When a replica comes online, it must exchange information with the server until they share a common understanding of the operation history of the library in question.

A naive approach would be to have the replica send over any changes it made since the last time it saw the server, and for the server to respond with any changes it received in the same time interval. And this, in fact, gets us very far.

However, there are a few contingencies to consider which require more robust protocols. In fact I'm writing this document to define and explore those before implementing said protocols, as a thought exercise.

A replica is not the first to initialize a new library

Suppose replicas A and B are both attempting to sync, for the first time, to a brand new Library 1. A gets there first, so the server receives and copies A's local history into its own database.

When B arrives, what should happen?

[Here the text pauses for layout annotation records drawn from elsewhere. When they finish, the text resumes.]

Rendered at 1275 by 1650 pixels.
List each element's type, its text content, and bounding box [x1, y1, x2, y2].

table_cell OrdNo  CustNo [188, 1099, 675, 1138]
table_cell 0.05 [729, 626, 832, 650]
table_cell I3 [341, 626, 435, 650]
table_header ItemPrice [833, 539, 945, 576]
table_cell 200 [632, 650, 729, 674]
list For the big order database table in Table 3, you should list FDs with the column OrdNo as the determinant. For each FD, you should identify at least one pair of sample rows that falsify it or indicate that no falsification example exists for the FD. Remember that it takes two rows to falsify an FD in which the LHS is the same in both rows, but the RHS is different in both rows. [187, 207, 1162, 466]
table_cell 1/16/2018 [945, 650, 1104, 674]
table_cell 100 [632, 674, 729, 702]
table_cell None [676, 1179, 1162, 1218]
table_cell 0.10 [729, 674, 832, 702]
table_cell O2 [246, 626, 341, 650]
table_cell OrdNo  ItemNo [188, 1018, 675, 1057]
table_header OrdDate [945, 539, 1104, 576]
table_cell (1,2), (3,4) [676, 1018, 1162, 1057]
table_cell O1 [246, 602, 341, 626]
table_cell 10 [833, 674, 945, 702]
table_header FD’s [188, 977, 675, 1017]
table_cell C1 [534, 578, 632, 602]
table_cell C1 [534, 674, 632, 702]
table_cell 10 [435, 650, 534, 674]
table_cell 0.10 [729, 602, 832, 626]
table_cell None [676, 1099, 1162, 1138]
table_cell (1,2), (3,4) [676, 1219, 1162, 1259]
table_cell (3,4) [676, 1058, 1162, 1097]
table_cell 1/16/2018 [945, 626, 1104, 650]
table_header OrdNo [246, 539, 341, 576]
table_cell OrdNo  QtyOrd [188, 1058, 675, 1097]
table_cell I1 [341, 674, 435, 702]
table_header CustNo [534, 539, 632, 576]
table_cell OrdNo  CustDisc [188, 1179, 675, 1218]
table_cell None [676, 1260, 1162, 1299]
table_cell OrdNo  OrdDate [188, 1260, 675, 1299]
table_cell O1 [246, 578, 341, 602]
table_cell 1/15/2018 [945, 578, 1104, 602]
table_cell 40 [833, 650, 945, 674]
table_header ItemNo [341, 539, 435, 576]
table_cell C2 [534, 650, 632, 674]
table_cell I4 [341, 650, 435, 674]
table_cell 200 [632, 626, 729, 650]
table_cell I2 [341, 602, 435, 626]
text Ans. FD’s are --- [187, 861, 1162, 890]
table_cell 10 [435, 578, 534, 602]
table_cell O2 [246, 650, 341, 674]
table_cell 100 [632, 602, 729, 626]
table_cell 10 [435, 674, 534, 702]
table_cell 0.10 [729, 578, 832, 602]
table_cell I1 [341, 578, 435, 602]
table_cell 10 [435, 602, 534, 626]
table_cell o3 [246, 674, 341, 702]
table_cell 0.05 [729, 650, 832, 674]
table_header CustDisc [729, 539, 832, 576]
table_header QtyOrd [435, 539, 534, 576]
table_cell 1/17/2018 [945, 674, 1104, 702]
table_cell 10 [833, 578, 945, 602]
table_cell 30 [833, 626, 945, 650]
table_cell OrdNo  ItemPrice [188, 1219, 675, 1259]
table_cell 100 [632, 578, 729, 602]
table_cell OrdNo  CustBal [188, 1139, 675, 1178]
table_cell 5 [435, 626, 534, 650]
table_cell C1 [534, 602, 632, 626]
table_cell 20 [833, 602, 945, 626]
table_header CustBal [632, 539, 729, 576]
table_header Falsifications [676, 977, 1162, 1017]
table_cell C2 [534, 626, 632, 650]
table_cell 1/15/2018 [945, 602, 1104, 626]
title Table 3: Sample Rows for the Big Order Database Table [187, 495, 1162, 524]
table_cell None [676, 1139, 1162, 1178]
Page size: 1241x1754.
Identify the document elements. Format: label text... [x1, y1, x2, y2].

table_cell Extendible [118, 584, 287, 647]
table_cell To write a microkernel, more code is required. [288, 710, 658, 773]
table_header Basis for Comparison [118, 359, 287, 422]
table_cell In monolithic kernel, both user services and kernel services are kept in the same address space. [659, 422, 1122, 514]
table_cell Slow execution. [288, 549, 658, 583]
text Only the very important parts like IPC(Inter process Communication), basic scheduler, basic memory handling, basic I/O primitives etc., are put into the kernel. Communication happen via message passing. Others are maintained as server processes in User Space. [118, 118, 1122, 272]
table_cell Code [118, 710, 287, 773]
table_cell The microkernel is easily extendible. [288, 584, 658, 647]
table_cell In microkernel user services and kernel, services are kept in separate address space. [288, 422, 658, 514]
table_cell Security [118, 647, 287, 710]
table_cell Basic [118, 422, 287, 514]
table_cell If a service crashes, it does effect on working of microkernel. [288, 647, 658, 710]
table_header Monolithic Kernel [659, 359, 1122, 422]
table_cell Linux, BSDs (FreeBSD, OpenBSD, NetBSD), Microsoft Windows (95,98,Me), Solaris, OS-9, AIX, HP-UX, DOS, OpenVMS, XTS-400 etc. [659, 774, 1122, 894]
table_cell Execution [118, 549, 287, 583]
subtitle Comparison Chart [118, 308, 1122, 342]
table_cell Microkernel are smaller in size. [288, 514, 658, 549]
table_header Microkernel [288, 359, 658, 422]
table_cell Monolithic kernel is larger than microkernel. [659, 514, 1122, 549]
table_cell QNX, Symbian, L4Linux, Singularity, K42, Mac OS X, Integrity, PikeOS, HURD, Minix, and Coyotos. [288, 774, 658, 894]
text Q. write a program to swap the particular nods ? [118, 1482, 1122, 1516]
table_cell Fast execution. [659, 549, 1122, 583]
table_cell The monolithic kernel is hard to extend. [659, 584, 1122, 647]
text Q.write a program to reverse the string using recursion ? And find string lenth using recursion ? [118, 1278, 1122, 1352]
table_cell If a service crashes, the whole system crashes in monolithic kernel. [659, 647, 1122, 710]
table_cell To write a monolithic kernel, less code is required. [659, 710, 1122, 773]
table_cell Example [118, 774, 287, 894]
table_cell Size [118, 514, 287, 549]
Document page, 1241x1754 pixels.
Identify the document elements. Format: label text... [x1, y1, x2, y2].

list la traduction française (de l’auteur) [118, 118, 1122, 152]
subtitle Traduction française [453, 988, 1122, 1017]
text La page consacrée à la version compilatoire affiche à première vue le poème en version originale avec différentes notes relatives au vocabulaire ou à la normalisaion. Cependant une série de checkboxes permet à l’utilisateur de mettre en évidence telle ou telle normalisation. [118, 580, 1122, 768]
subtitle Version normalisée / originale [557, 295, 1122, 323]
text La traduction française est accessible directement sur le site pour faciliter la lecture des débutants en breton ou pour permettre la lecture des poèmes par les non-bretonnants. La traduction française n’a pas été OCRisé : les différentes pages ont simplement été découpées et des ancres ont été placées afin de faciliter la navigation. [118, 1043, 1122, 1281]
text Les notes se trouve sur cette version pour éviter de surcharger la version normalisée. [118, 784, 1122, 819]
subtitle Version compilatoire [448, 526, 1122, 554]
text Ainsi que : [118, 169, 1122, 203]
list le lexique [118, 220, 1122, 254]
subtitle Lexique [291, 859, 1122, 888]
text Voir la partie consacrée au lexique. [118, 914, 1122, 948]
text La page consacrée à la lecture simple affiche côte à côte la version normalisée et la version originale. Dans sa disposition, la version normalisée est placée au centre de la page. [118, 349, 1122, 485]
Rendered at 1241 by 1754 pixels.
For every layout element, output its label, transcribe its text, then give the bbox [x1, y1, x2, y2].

B and A have entirely separate and theoretically irreconcilable histories. We could attempt to merge them, but Verdant's assumption is that this could cause more harm than good.

Instead, the server will ignore B's incoming data and respond with its full storage, instructing B to reset its local state instead.

This means that if you write an app which optimistically chooses a library ID and tries to push local data to that library, it may end up with all your local data being lost!

Instead, joining a library should be a very explicit action that the user consents to, and your app should be designed such that the only the first user to be given access to a library is under the assumption their data will be utilized. Subsequent joiners should be informed that their local changes will be lost.

A replica goes "truant" and then reconnects

This is actually the same as the previous case! A replica used to be part of a library but hasn't been seen in so long that the server has kicked it out. When it reconnects, local changes are forfeit.

A replica has lost its local data store

In theory, we'd see this crop up if the user cleared site data - like, the server would think it's seen the replica before, and only catch it up on recent changes, leading to incomplete history.

However, it doesn't actually happen, because the replica ID is also stored alongside operations and baselines. So when a user clears the storage, the replica reconnects as a new identity, and receives the full history in return.